▶ **Requirement**
Name every language mentioned by name in the post about language learning that follows.

Living the Language

Many readers have asked how Ben Blair and I are handling language learning for ourselves. The answer: French is the language we both studied in high school, and a little in college too. So we do know a few words. And I have to say, Ben Blair can do amazing things with the little bit he knows. So far, I have seen him interact confidently at all sorts of stores, at the school, on the phone and with our neighbors. He is so daring!

But our little bits of French aren’t nearly enough, so we do have a plan. We are trying to hire a tutor who will come to our home and work with us Monday through Friday. Surprisingly, a tutor is proving hard to find, but I’m crossing my fingers it will happen this week. In the meantime, let’s all be inspired to learn a new language after watching this incredibly charming little video.

Originally seen on The Paper Dialogues. Thanks for the link, Khali.

34 thoughts on “Living the Language”

  1. Bonjour. What a lovely little movie. I studied Italian in Florence with EF. Sadly, my grasp of foreign languages is sooo poor! But still it was a fabulous place to study. Wishing you lots of fun and luck with the French. I found that just talking, whatever you say or how you say it, right or wrong, will give you the confidence to keep trying. The less you say, the more frightening it becomes. I still struggle with my Dutch every day here, but have stopped worrying about how awful it sounds or how many mistakes I’ve made – nothing disastrous has happened, yet!!

    1. Hello Victoria!
      I’m assuming that you are living in the Netherlands -which is where I am currently living as well! Dutch is no where near easy but the more you try the more comfortable (and confident) you will become and the more the Dutch will appreciate it. I can honestly say that I have now come to the point after living here for almost 6 yrs where I feel confident enough to give someone what for in Dutch if need be and that is only due to the fact that I kept it up even when they would continue in English to me. Don’t hesitate, keep up the good work!

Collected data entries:
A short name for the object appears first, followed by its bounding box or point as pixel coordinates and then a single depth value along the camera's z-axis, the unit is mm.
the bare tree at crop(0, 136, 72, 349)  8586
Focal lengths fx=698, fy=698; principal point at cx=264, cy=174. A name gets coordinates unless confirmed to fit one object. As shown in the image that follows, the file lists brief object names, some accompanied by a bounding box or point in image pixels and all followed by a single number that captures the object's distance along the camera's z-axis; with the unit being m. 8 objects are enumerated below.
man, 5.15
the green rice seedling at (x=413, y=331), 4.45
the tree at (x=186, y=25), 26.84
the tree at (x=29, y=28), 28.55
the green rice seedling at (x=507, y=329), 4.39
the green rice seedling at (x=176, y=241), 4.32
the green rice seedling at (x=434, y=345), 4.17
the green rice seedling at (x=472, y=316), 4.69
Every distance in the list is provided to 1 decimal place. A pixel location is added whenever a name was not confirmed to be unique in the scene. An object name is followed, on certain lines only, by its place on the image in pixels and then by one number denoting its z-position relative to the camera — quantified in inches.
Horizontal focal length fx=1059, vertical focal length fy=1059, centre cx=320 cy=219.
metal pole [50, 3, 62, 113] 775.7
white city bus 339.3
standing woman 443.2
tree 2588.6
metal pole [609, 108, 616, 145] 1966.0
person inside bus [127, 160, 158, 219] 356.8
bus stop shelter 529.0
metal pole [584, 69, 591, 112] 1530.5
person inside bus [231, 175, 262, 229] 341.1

▶ **Result for this exercise**
French, Italian, Dutch, English